Exercise description: In your copy, include every line of the records exactly and no picture at all.

(Camera metadata records)
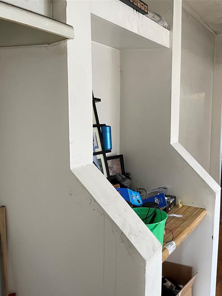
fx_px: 299
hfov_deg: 38.8
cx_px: 185
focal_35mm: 35
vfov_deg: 52.6
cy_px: 149
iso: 160
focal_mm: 4.2
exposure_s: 1/60
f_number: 1.6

Result of the exercise:
fx_px: 299
hfov_deg: 38.8
cx_px: 185
focal_35mm: 35
vfov_deg: 52.6
cy_px: 149
iso: 160
focal_mm: 4.2
exposure_s: 1/60
f_number: 1.6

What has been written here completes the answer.